The Federal Court has ordered global betting giant Bet365 pay penalties of $2.75 million for promotions that offer a $200 'free bet' to new customers. The fine amounts to more than half of Bet365's ad spend in 2014, according to Nielsen figures, although this doesn't include subscription TV or digital spend.
The landmark ruling could have an impact on other betting agencies that offer misleading deals if restrictions are not made clear to customers. AdNews will release a special report on sports betting advertising next week.
“Advertising is the number one issue that needs to be addressed. Over the years we've seen more ads that are trying to embed gambling in peer group behaviours. Now it's about betting with your mates while you are watching the game," says Deakin University associate professor of public health Samantha Thomas, an expert on gambling advertising.
“More recently we've seen ads around risk reduction promotions that create a perception that there is less risk involved with gambling.”
In September 2015, the Federal Court found Bet365’s promotion of “$200 free bets to new customers” between March 2013 to January 2014 was misleading, deceptive and involved false representations. The proceedings were brought about by the Australian Competition and Consumer Commission (ACCC).
The point of contention is that in order to receive the represented $200 'free' bet offer, new customers were required to deposit and then gamble $200 of their own money first. To cash in, customers had to gamble their deposit and bonus three times before being able to withdraw any winnings.
For example, a customer who made an initial deposit of $200 and received $200 bonus was then required to gamble $1200 before being able to withdraw any money.
“The ‘free bets’ offer by Bet365 was aimed at enticing customers, particularly new customers who had not previously used such types of services and who were drawn into what the judge described as a ‘web of deception’,” says ACCC chair Rod Sims. "It is disappointing that such a large and prominent business would engage in misleading marketing behaviour.”
“These penalties should serve as a warning to all businesses that is it not acceptable to promote ‘free’ offers as a headline offer without ensuring that any restrictions or limitations are disclosed in a prominent way that ensures consumers are fully informed before they are ‘enticed into a marketing web’.”
Bet365 is not the only betting agency that offers misleading promotions to lure new customers. In running an investigation on the sports betting sector, AdNews discovered that such enticements are commonplace with certain agencies, particularly online.
Earlier this year, Crownbet, Unibet and Bet 365 were fined for illegal sports betting ads in NSW.

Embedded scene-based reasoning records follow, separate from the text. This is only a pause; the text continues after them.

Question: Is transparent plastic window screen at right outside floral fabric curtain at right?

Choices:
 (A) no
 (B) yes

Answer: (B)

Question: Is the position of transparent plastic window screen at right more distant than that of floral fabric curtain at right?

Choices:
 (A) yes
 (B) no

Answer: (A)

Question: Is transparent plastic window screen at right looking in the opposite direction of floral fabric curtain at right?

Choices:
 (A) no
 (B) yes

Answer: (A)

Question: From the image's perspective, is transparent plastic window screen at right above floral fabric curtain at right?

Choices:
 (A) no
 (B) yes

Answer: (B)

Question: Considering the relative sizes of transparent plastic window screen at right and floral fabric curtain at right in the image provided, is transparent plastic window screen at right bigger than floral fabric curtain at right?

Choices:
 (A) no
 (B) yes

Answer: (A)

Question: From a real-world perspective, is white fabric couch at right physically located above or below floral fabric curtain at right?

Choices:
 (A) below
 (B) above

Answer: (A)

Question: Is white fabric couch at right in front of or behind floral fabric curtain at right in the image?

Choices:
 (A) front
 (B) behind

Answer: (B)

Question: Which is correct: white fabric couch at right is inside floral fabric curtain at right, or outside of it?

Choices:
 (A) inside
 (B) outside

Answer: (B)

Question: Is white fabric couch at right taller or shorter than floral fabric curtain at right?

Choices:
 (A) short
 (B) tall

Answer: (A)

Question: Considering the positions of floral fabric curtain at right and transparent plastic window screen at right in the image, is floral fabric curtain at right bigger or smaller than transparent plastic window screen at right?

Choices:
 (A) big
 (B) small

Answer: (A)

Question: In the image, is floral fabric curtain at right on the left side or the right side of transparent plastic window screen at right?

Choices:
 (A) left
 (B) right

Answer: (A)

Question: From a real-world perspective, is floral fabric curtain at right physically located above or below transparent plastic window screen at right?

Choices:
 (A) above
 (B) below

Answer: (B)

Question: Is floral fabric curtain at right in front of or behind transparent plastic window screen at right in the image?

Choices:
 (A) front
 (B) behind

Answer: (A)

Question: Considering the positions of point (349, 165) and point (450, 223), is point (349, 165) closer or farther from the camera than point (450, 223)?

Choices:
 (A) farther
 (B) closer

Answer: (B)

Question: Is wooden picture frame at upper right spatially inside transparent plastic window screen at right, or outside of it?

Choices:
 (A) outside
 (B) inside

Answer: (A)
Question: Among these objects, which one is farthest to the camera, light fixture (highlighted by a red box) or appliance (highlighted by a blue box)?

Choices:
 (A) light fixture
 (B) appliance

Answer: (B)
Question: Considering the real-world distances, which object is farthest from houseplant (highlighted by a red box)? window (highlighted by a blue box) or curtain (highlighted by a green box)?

Unibet, for example, offers a bonus bet of four times the deposit amount but you can only claim winnings if you gamble four times the bonus money. So in the example below, you would need to wager a further $240 of your own money before you could cash out. Further, such promotions of credit (known as a 'bonus' by gambling companies because they legally cannot provide credit) are illegal in most states, including NSW, and Victoria.
The wagering restrictions are contained in the terms and conditions. AdNews journalist Arvind Hickman quizzed unibet about the practice to get an explanation and was advised to call the agency's customer services hotline.